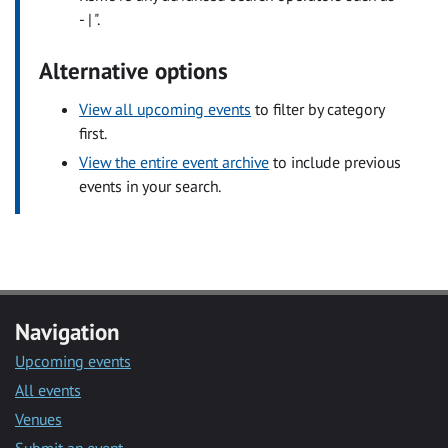
- | ".
Alternative options
View all upcoming events
to filter by category
first.
View the entire event archive
to include previous
events in your search.
Navigation
Upcoming events
All events
Venues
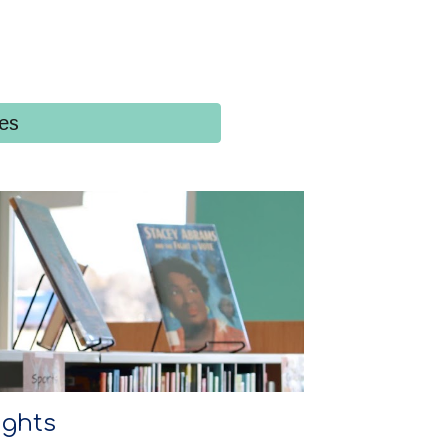
ies
ights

Task description:
Within the listing above, find every line containing the string "View" and return it.

Result:
View all upcoming events
View the entire event archive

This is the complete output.